- Please see the Quercus page for this course.
- Lectures and tutorials will be conducted online using Zoom. A more-detailed announcement on this will be made shortly.
- The midterm test and the final exam will be conducted online using Zoom and Markus.
- You will need a video camera, a microphone and a speaker for the midterm and the final exam.

- Machine learning aims to build computer systems that learn from experience, instead of being directly programmed. It is an exciting interdisciplinary field, with historical roots in computer science, statistics, pattern recognition, and even neuroscience and physics. In the past ten years, many of these approaches have converged and led to rapid advances and real-world applications.
- This course is a broad introduction to machine learning. It will start with basic methods of regression and classification and problems of over fitting and the evaluation of learning algorithms, and then move on to more sophisticated methods such as neural networks. Besides reinforcing what you learn in class, the homework assignments will extend your Python skills and introduce you to the basics of scientific programming, data visualization and computational statistics, all of which are ubiquitous in machine learning. As a fringe benefit, you will also find out what all that math you learned is actually used for!

- Formally required: CSC207, (MAT223 or MAT240), MAT232 and STA256.
- Recommended: CSC338 (Numerical Methods) or a course in computational statistics.
- Informally required: a solid knowledge of calculus, linear algebra, probability, computer programming (including Python) and good geometric intuition.
- Machine learning is highly mathematical, and the ability to write and understand rigorous proofs is essential, as is the ability to use mathematics to solve real problems (as in Physics and Engineering). Consequently, mathematical maturity will be assumed.
- Prerequisites will not be waived.

- Anthony Bonner
- email: bonner [at] cs [dot] toronto [dot] edu
- Phone: 905-828-3813 (UTM), 416-978-7441 (St George)
- Office: DH 3090 (UTM), BA 5230 (St George)
- Office hours: Tues and Weds 4-5pm online using Zoom.

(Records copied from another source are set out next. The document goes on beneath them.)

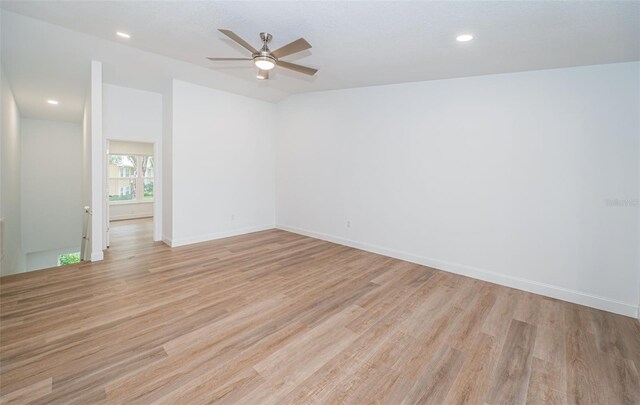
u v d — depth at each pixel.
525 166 3.38
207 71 4.41
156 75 4.46
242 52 3.54
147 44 3.33
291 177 6.09
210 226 5.39
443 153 3.98
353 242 5.09
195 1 2.38
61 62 3.79
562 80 3.13
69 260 7.48
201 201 5.22
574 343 2.39
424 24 2.47
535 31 2.41
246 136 5.84
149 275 3.64
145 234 5.94
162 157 5.18
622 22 2.18
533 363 2.14
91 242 4.15
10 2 2.50
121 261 4.14
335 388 1.85
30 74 4.09
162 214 5.27
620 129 2.87
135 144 8.24
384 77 4.07
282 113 6.18
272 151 6.37
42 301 2.87
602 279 3.00
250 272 3.84
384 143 4.58
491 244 3.66
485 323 2.68
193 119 4.98
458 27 2.47
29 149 6.52
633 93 2.79
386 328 2.56
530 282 3.40
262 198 6.25
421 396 1.80
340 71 3.85
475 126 3.70
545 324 2.68
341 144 5.16
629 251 2.88
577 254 3.12
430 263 4.18
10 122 4.52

- Course syllabus (The same
for all lecture sections)

- Classes: Weds 9-11am, Tues 5-7pm, Weds 5-7pm, online
using Zoom.

- Tutorials:
- Friday at 9am, 10am, 11am, noon and 5pm, online using Zoom.

- There are nine tutorial sections.

- Teaching Assistants: TBA
- Textbook: There is no required text, but we will recommend specific readings from various
books and papers, but mostly from The
Elements of Statistical Learning (ELS), by Hastie,
Tibshirani and Friedman. The book can be downloaded for
free as a pdf file.

- ATTENDANCE: We expect students to attend all classes and all tutorials. This is especially important because we will cover material in class that is not included in the textbook. Also, the tutorials will not only be for review and answering questions, but new material will also be covered.
- In general, the lectures will outline the theory of machine learning, the tutorials will provide additional details, examples and guidance, and the assignments will help you turn the theory into practice. Doing the assignments is where you will really learn machine learning!
- The assignments will require proving theorems and writing programs. Often, your programs will implement a theorem you have proved.
- The assignments will require you to do scientific programming
on large matrices and vectors. Most of you have never done
this before. Scientific programming minimizes the use of
loops and maximizes the opportunities for massive parallel
programming using GPUs. As you will discover, without
this, machine learning is impossibly slow, since programs can
take years instead of minutes to finish executing.

- Lecture slides
- Tutorial Slides

- The Python 3.8
programming language. Be sure to install a 64-bit
version. (A 32-bit version is not accurate enough for
serious numerical computing and can result in wrong answers,
which may cost you marks.)

- The NumPy libraries (Numerical Python)
- The SciPy libraries (Scientific Python)
- The scikit-learn libraries (machine learning in Python)
- The Spyder IDE (Scientific Python Development Environment) (optional).
- Recommendations:

- Use Conda, not Pip, to install all Python-related software.
- Create a Conda virtual environment to install all software in, because some software (notably 64-bit Python) may conflict with other software already installed on your computer.
- Use Anaconda, a Python-based data-science platform that includes many popular data-science packages, including NumPy, SciPy, scikit-learn and Spyder. This is by far the easiest way to go.
- Last year, there were many reported problems with running
Python on Windows. Here
is some advice for dealing with them. (The main piece of
advice is to use Anaconda.) Googling "problems with
Python on Windows" seems to indicate problems when using
Windows 10. If you are using Windows, please see if the
following installation sequence works.

- Recommended installation sequence:
- Open a terminal window (Mac) or a command line window
(Windows).

- Install Conda
(or update to the latest version by typing
*conda update conda*) before doing anything else. - Create a Conda virtual environment (call it
*csc311*)

- Activate the virtual environment

- Use Conda to install Python 3.8 (64-bit version).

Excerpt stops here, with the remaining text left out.